[What you will do]
A: For the tribute to Andrew below, decide whether each statement agrees with it: (i) The writer credits Andrew with helping to teach them words. (ii) The writer says they write to Andrew every day. (iii) The files mentioned are described as purchasable but very costly. Answer yes or no for each and quote the deciding words.
B: Continue the tribute to Andrew from its final sentence.

I wish I could read your book..I wish a lot of things. I wish you would just come back..

I hope your in peace Andrew. 💫💙💫
 
Was just going threw our chat history..fuck I miss you.

I wish I could read your book..I wish a lot of things. I wish you would just come back..

I hope your in peace Andrew. 💫💙💫
There’s some files somewhere in digital. Just can’t be released or whatever. buyable but extremely expensive.
 
@Captain.Heroin Andrew.
There will never be anyone like you again. You helped to teach me words. I will never forget you for that or I will never stop to keep on trying.

You helped me with encouragement to be able to try and to learn words and inspirations.

BL will never be the same again EVER I feel.
You always helped. If and when possible you would ! You never ever did less than that for ALL of us and others. You were amazing. I am still trying to be out of the shock of this and all.

You were sincere. You treated every one EQUAL. You did so much for me because of who you were and what and how you represented. You grew with BL and helped us grow. Even in the older years. You grew also. You kept us all moving forward and grounded.

Captain my head hurts and it IS maddening.

Thank you for representing what help should be. I try not to write to you everyday but I do want to everyday. I wish to be able to write with genius like you. ☺ You had good teachings somehow. Educated so formally and proper. What a privilege yet you could always stay humble somehow. You were the Great role model when necessary and when needed, Always !

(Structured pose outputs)
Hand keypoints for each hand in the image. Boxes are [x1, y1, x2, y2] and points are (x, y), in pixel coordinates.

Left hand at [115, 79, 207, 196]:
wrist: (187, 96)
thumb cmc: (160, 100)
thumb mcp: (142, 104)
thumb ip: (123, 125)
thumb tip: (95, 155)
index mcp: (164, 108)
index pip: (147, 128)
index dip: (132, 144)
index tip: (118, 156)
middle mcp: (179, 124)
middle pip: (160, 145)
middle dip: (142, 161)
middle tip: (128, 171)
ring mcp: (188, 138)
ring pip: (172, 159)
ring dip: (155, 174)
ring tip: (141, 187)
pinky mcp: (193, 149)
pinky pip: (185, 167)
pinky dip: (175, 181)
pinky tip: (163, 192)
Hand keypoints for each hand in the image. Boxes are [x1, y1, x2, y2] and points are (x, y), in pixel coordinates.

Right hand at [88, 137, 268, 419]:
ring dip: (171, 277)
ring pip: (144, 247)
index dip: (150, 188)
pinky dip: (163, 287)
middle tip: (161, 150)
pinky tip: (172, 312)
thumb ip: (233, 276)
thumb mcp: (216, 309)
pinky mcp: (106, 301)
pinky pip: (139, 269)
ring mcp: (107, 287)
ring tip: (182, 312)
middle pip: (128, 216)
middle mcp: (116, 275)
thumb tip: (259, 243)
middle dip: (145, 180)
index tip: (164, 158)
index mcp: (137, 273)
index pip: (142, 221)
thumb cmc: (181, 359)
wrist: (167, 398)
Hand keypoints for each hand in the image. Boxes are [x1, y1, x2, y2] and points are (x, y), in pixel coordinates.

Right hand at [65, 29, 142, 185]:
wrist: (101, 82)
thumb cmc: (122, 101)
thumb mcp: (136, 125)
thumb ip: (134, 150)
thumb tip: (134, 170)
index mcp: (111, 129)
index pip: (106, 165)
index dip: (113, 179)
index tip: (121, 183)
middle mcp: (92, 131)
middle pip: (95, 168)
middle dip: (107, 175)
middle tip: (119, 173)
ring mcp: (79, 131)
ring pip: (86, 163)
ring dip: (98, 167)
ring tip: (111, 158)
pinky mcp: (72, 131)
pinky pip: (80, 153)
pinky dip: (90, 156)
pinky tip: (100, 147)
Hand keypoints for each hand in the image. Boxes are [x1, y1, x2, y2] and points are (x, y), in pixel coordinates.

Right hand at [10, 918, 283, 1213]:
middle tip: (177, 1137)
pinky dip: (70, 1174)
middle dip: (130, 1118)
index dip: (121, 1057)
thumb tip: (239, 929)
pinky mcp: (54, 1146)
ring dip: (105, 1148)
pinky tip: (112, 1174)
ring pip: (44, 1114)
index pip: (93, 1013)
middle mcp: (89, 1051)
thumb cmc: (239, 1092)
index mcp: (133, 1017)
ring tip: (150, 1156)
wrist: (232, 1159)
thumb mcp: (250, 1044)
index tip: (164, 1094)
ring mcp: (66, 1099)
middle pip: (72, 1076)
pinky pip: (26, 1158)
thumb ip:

[Results for each task]
A:
(i) Yes: "You helped to teach me words."
(ii) No: "I try not to write to you everyday but I do want to everyday."
(iii) Yes: "buyable but extremely expensive."

B:
You were kind to everyone even when you didn't have to be. Including me. It was such an amazing time to know you and that was such a gift. Now you are gone even though it is still difficult to accept.

Somehow I feel your soul. And I doubt that you will ever be forgotten !

Rest Captain. You are in our hearts and thoughts and those days will always be missed when you were here. ♡🕊 Those days of Captain.H.

I feel bad today but I do feel good for being able to know you.
 
Your posts always made me laugh, you were quite an odd guy, very emotional and dark at times but I could feel you tried your best to keep those demons at bay. Wherever you are mate, I hope you're finally at peace.
We all miss you dear brother.
I send you much love Andrew.
 
I have confirmed this with family. CaptainHeroin, who has been a senior moderator here for so long, has recently passed away from a tragic OD. He has helped me for very many years with harm reduction, along with countless others. He helped me laugh when no one else could. It is with great sadness I announce this to the BL community. I am weeping.